You’ve written that, historically, the treatment of bodies often depends on social status. Is that still the case?
Absolutely. Consider Bodies: The Exhibition, a traveling exhibit of corpses preserved in resin. The exhibit uses unclaimed bodies from China, and critics say that some may have been unjustly executed prisoners. Whether that’s true or not, there’s nothing illegal in the US about selling tickets for a show featuring the bodies of victims of atrocities.

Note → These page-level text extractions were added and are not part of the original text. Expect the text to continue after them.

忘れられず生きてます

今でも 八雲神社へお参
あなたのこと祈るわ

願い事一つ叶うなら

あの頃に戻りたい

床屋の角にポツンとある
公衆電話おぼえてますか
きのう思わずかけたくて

I’ve written about an area of southeast Arkansas. Within a few miles, there’s a Native American burial mound, a white family’s private graveyard, a town cemetery and the cemetery from a Japanese internment camp, and each site is subject to different rules. The burial mound is deteriorating from neglect, but the family graveyard and town cemetery are well-kept. The internment camp grave markers have only recently become part of a larger commemorative site. And on the same property as the white family’s private burial ground, there are African-American burials that are not marked. As Americans, we have a brutal history of treating some groups of people as things. That has happened with living people, and it happens with dead bodies, too.
What do you want to happen with your body?
On an ecological level, how I dispose of my body isn’t going to be as important as how I dispose of my Volkswagen. But I’ve put way more thought into what I’m going to do with my body than with my car. I keep trying to get to the place where I can think of myself as a thing. I like to joke — but I don’t think I’m joking, really — that I could always donate my body to a forensic anthropology research center that tests how bodies decompose. They might throw you into a puddle or put you out in the desert for a few weeks. If you live close enough, they’ll even pick you up for free. It’s very economical.
It’s odd. I wouldn’t mind that for myself, but I didn’t want to do anything like that with my father’s body. And I don’t entirely understand why.